The original large mutex is divided into several parts: free list, LRU list, zip free, and zip hash
- LRU_list_mutex for the LRU_list; - zip_free mutex for the zip_free arrays; - zip_hash mutex for the zip_hash hash and in_zip_hash flag; - free_list_mutex for the free_list and withdraw list. - flush_state_mutex for init_flush, n_flush, no_flush arrays.
Because the log system is re implemented in the way of lock free, the flush order mutex has also been removed. As a result, some pages on the flush list may not be in order, leading to the difference between checkpoint LSN and the previous one, which is no longer the boundary of a log record, but may be in the middle of a log, bringing a certain degree of complexity to crash recovery (need to backtrack the log)
Log free check has also changed. When the synchronization point is exceeded, the user thread no longer does the preflush itself, but informs the background thread to do it and waits there（
log_request_checkpoint）, the log UU checkpoint thread will consider
log_consider_sync_flush, at this time, if you turn on the parameter
innodb_flush_syncIn other words, the flush operation will be completed by the page cleaner thread. At this time, the page cleaner will ignore the IO capacity limit and enter the fierce dirty operation
8.0 also added a new parameter called InnoDB ﹣ fsync ﹣ threshold. For example, when creating a file, the file size will be set. If the server has multiple running instances, it may have a significant impact on other running instances. In order to solve this problem, starting from 8.0.13, the threshold value is introduced. In the code, the function
os_file_set_sizeInjection. This function is usually called when creating or truncate files. It means that fsync is required once for each write of so many bytes to avoid impact on the system. This patch was contributed by Facebook to the upstream.

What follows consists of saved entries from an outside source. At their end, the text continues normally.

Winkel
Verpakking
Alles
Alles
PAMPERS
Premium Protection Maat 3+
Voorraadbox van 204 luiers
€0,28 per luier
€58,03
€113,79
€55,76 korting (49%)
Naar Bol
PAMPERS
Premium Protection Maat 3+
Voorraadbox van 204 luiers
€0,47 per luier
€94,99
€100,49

Of course, there are some auxiliary structures to query the buffer pool quickly:
- Adaptive hash index: directly index the records on the leaf node. When certain conditions are met, the records can be directly located on the leaf node without scanning from the root node, reducing the number of pages read
- Page hash: on each buffer pool instance, the auxiliary page hash is used to quickly access the stored page, read and add s lock, write new page and add x lock. Page hash adopts the partition structure. The default value is 16. There is a parameter InnoDB? Page? Hash? Locks. Unfortunately, the current code is debug only. If you want to configure this parameter, you need to modify the code slightly and move the parameter definition out of the debug macro
- Change buffer: when the secondary index page is not available, you can cache the operation to a BTREE (ibuf) in the ibdata. The next time you need to read this page, do the merge again. In addition, the background master thread will also try the merge ibuf.
Finally, I heard that the official is trying to solve the bottleneck problem of double write buffer. Look forward to it
Read the original text
This is the original content of yunqi community, which can not be reproduced without permission.